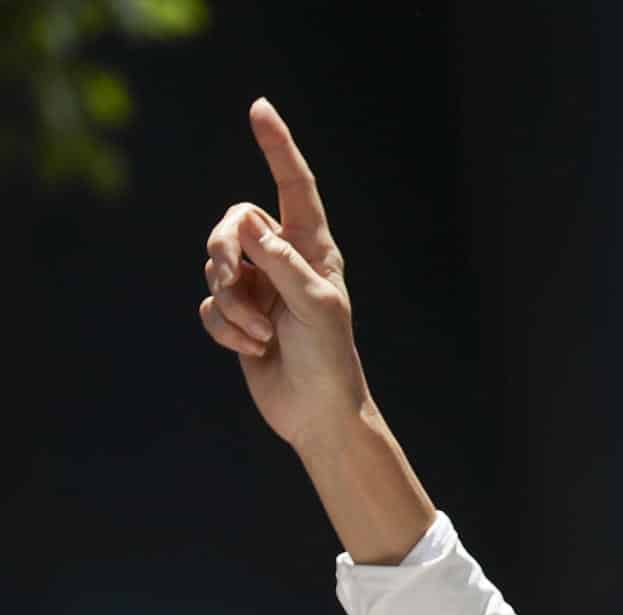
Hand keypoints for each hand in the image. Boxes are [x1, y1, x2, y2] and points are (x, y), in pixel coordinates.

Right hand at [199, 98, 373, 453]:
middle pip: (232, 225)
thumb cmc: (330, 359)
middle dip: (222, 252)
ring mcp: (258, 287)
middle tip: (233, 282)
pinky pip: (208, 306)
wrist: (318, 413)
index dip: (277, 148)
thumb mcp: (315, 307)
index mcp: (312, 249)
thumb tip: (248, 223)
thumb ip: (282, 263)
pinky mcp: (236, 316)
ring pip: (214, 268)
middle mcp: (283, 260)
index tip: (260, 109)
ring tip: (261, 334)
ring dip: (230, 304)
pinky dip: (224, 328)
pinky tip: (252, 350)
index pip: (294, 188)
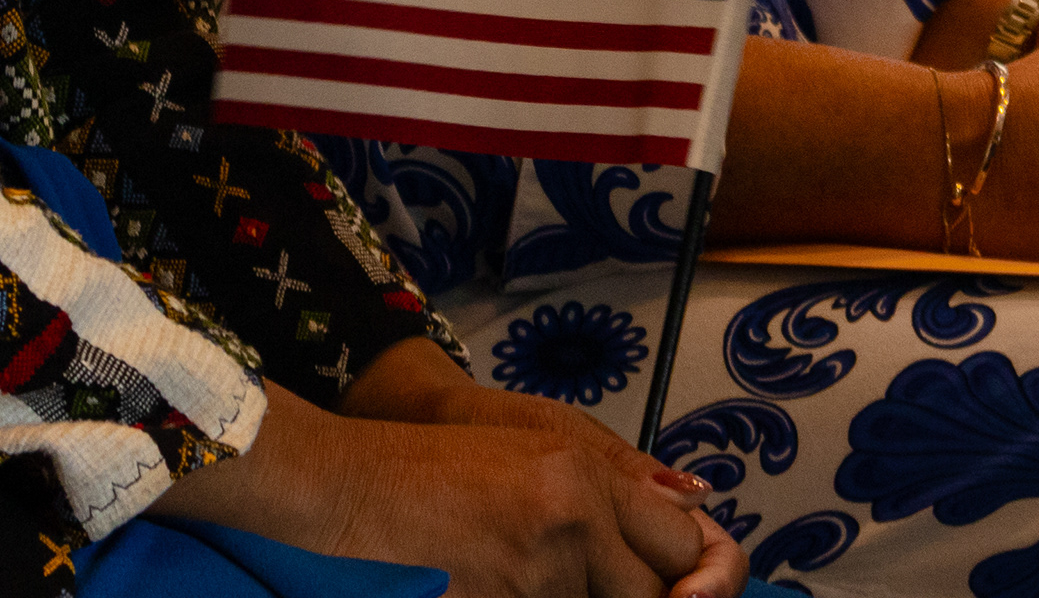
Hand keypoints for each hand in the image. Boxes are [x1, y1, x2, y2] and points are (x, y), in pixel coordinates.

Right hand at [156, 363, 745, 597]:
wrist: (339, 492)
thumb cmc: (431, 470)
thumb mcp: (533, 453)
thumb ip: (615, 487)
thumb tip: (693, 511)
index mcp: (581, 476)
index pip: (685, 545)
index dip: (698, 580)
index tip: (690, 593)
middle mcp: (568, 524)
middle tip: (590, 582)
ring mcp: (531, 579)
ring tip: (515, 572)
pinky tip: (492, 585)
---+---
▸ **Exercise**
How many of the lines above hold the word "pinky"? Give only that number.

▸ **Result**
5